(Camera calibration parameters)
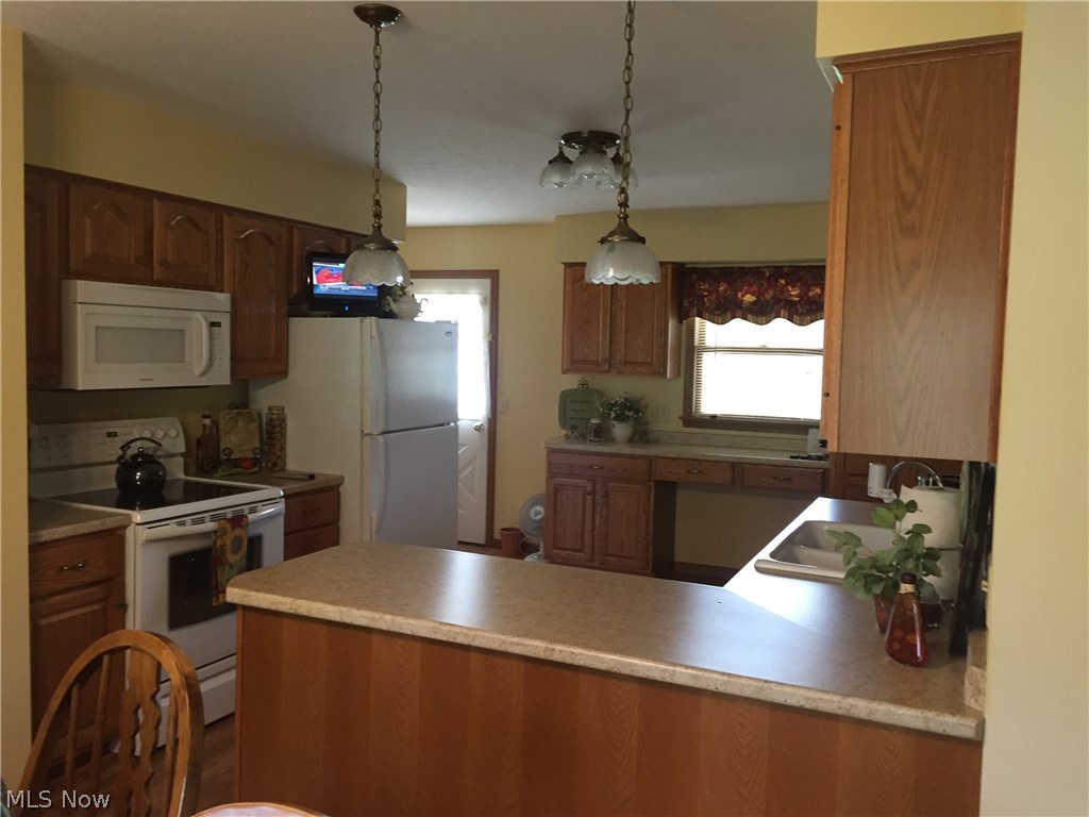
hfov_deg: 61.7
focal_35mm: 29
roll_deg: -1.8
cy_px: 408
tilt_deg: -3.4
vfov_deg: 48.2
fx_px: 912
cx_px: 544
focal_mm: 4.15
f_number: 2.2
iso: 125
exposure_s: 1/30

#### Problem
The reply should hold every entry above, given again exactly, but not a single picture.

#### Written answer
hfov_deg: 61.7
focal_35mm: 29
roll_deg: -1.8
cy_px: 408
tilt_deg: -3.4
vfov_deg: 48.2
fx_px: 912
cx_px: 544
focal_mm: 4.15
f_number: 2.2
iso: 125
exposure_s: 1/30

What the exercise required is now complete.